The anger that other road users direct at me, their intention to cause me harm remain, however, rather formidable. If a driver swerves to scare me, it may be of little consequence to him but it may seriously hurt me. I am terrified at the unpredictability of the primal human, just like I am terrified of walking through a herd of cows: you can’t reason with them. That’s the worst effect of anger: it cuts all communication avenues between ‘us’ and ‘them’. It positions us on opposite sides of the London battlefield, like chess pieces, and the only way to diffuse it is to die, which cyclists have done pretty well of late (sixteen fatalities in London last year). At this juncture, empathy of any kind helps: from the bus driver who saw the taxi reversing into me, from the pedestrian whose friend stepped in my path and forced me to an emergency stop. From me to a young cyclist who needs to share her story: ‘Did you hear him?

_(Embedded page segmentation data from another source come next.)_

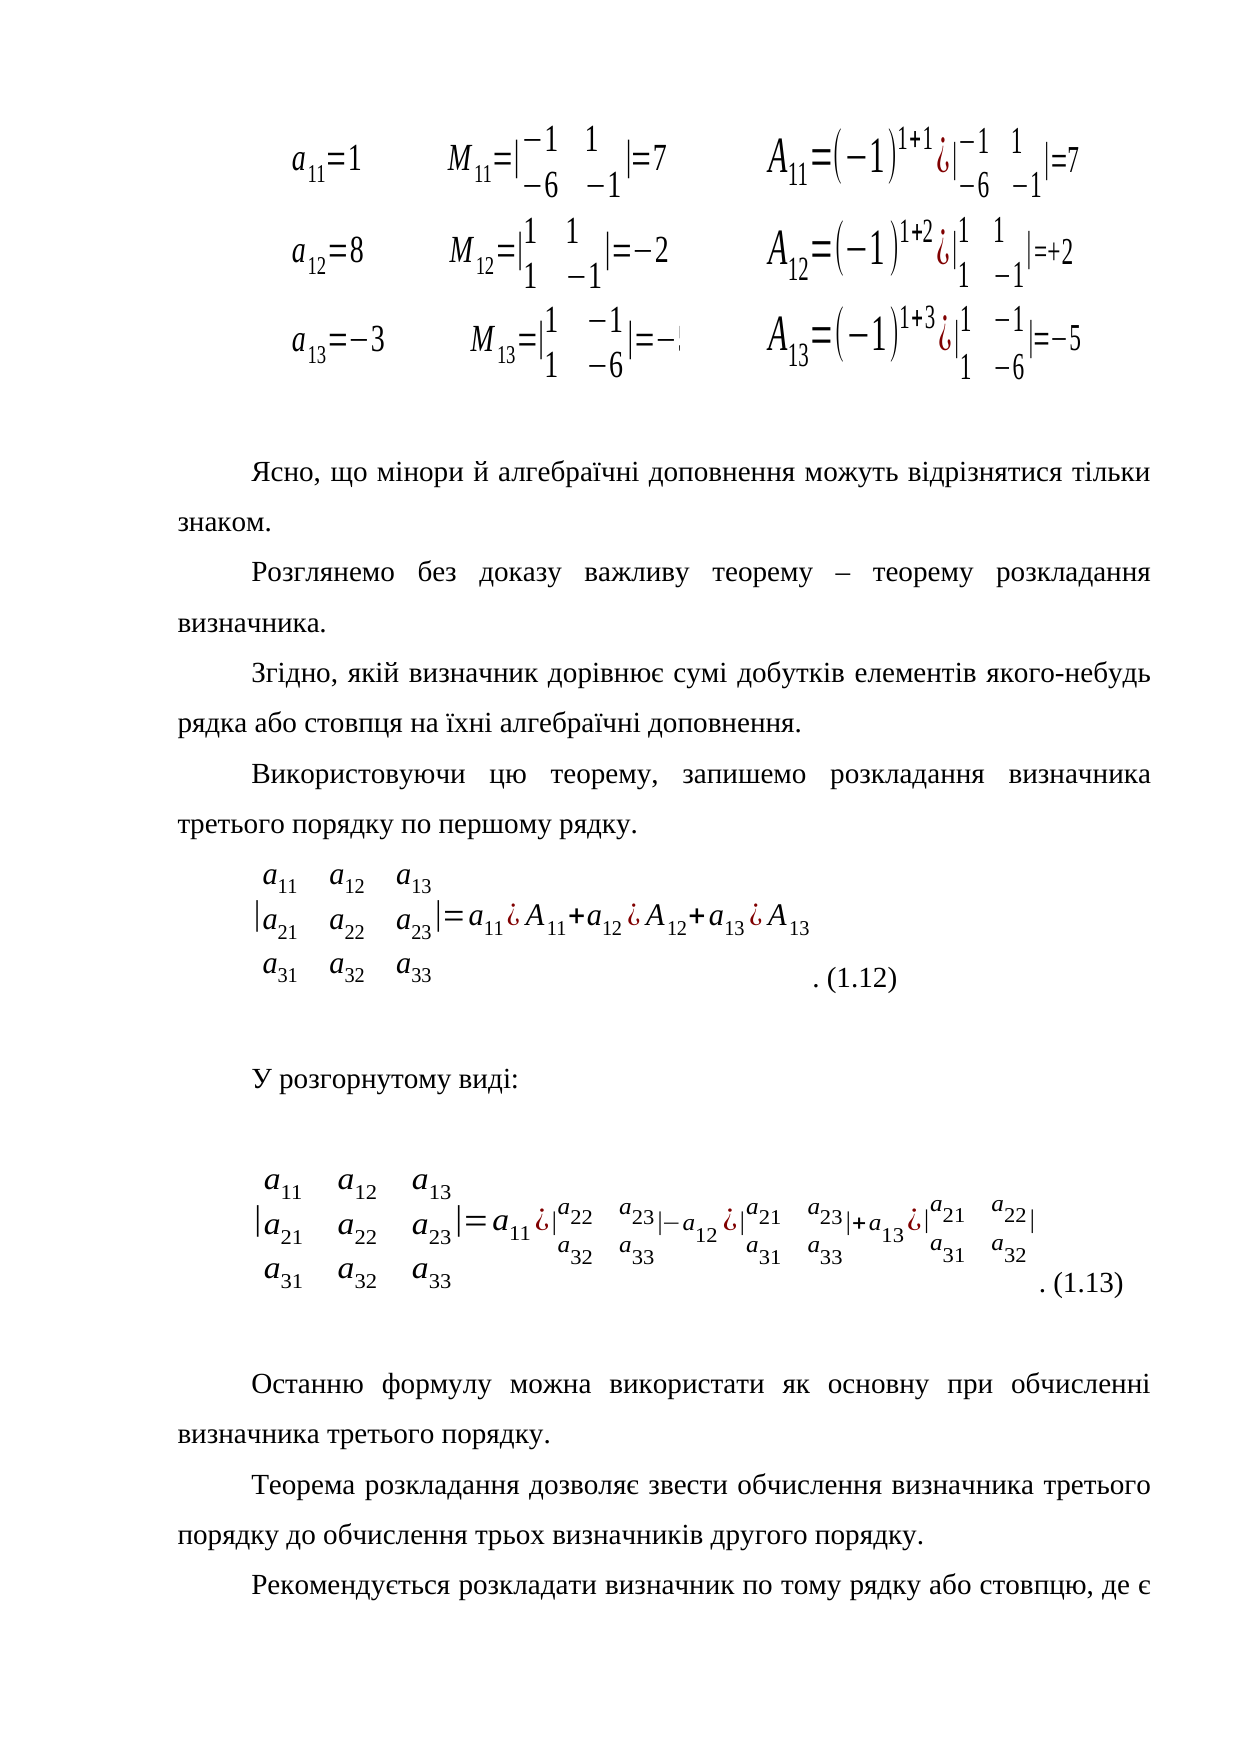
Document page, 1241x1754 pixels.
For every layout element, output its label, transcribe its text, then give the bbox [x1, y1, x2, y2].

text Згідно, якій визначник дорівнює сумі добутків елементів якого-небудь рядка або стовпця на їхні алгебраїчні доповнення. [177, 655, 1152, 739]
text У розгорнутому виді: [177, 1061, 1152, 1094]
text Ясно, що мінори й алгебраїчні доповнення можуть відрізнятися тільки знаком. [177, 454, 1152, 538]
text Розглянемо без доказу важливу теорему – теорему розкладання визначника. [177, 554, 1152, 638]
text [177, 1567, 1152, 1601]
text Теорема розкладання дозволяє звести обчислення визначника третього порядку до обчислення трьох визначників другого порядку. [177, 1467, 1152, 1551]
table_header Мінори: [207, 118, 679, 403]
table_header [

He said that if I touched his car, he’d bang my head in.’ If, amidst the tensions that isolate us, we manage to reach out to our fellow travellers, we will stand united.

But for the broader, deeper, far-reaching anger, the only justifiable one, the political anger at our decision-makers who year after year put smoothing traffic flow over the safety of vulnerable road users, the nation-wide anger at dozens of avoidable deaths, the indignation and the outrage, they welcome the refuge of a web page that will give them a voice, volume and resonance.